╔══

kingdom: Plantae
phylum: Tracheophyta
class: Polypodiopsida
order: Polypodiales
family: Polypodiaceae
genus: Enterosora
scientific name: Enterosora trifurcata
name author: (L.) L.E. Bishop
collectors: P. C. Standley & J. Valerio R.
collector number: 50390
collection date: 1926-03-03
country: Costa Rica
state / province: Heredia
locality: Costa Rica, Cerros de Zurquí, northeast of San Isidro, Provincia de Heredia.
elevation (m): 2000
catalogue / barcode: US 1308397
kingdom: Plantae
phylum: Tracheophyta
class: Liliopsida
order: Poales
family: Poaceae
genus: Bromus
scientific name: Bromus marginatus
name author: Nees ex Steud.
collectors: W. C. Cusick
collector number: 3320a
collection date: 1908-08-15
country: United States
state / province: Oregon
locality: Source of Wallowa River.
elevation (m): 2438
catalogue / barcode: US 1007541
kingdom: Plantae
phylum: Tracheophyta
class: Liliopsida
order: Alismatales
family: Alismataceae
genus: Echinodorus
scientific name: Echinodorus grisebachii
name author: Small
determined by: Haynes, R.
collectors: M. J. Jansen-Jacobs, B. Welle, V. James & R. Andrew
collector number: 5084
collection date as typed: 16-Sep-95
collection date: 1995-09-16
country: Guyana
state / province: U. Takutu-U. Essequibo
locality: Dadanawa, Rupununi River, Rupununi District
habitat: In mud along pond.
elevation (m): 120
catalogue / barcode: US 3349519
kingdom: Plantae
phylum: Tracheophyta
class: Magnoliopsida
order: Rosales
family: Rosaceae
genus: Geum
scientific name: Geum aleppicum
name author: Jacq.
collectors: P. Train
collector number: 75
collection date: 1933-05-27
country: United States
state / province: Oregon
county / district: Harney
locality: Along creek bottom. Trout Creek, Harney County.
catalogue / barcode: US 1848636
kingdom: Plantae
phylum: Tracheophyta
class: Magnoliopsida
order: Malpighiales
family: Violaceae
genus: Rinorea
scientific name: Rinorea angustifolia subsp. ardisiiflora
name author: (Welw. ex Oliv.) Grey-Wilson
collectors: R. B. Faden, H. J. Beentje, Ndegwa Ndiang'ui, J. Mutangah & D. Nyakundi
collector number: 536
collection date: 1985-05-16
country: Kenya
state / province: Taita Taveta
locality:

╚══

# PROBLEM TO WORK ON:
Rewrite the entries above as a Markdown table with the columns Row and Line, covering the part that runs from the start of the entries through the line containing "state / province: U. Takutu-U. Essequibo". Put a row number in Row and the full line in Line, and leave out any blank lines.

# RESULT OF THIS TASK:
| Row | Line |
|---|---|
| 1 | kingdom: Plantae |
| 2 | phylum: Tracheophyta |
| 3 | class: Polypodiopsida |
| 4 | order: Polypodiales |
| 5 | family: Polypodiaceae |
| 6 | genus: Enterosora |
| 7 | scientific name: Enterosora trifurcata |
| 8 | name author: (L.) L.E. Bishop |
| 9 | collectors: P. C. Standley & J. Valerio R. |
| 10 | collector number: 50390 |
| 11 | collection date: 1926-03-03 |
| 12 | country: Costa Rica |
| 13 | state / province: Heredia |
| 14 | locality: Costa Rica, Cerros de Zurquí, northeast of San Isidro, Provincia de Heredia. |
| 15 | elevation (m): 2000 |
| 16 | catalogue / barcode: US 1308397 |
| 17 | kingdom: Plantae |
| 18 | phylum: Tracheophyta |
| 19 | class: Liliopsida |
| 20 | order: Poales |
| 21 | family: Poaceae |
| 22 | genus: Bromus |
| 23 | scientific name: Bromus marginatus |
| 24 | name author: Nees ex Steud. |
| 25 | collectors: W. C. Cusick |
| 26 | collector number: 3320a |
| 27 | collection date: 1908-08-15 |
| 28 | country: United States |
| 29 | state / province: Oregon |
| 30 | locality: Source of Wallowa River. |
| 31 | elevation (m): 2438 |
| 32 | catalogue / barcode: US 1007541 |
| 33 | kingdom: Plantae |
| 34 | phylum: Tracheophyta |
| 35 | class: Liliopsida |
| 36 | order: Alismatales |
| 37 | family: Alismataceae |
| 38 | genus: Echinodorus |
| 39 | scientific name: Echinodorus grisebachii |
| 40 | name author: Small |
| 41 | determined by: Haynes, R. |
| 42 | collectors: M. J. Jansen-Jacobs, B. Welle, V. James & R. Andrew |
| 43 | collector number: 5084 |
| 44 | collection date as typed: 16-Sep-95 |
| 45 | collection date: 1995-09-16 |
| 46 | country: Guyana |
| 47 | state / province: U. Takutu-U. Essequibo |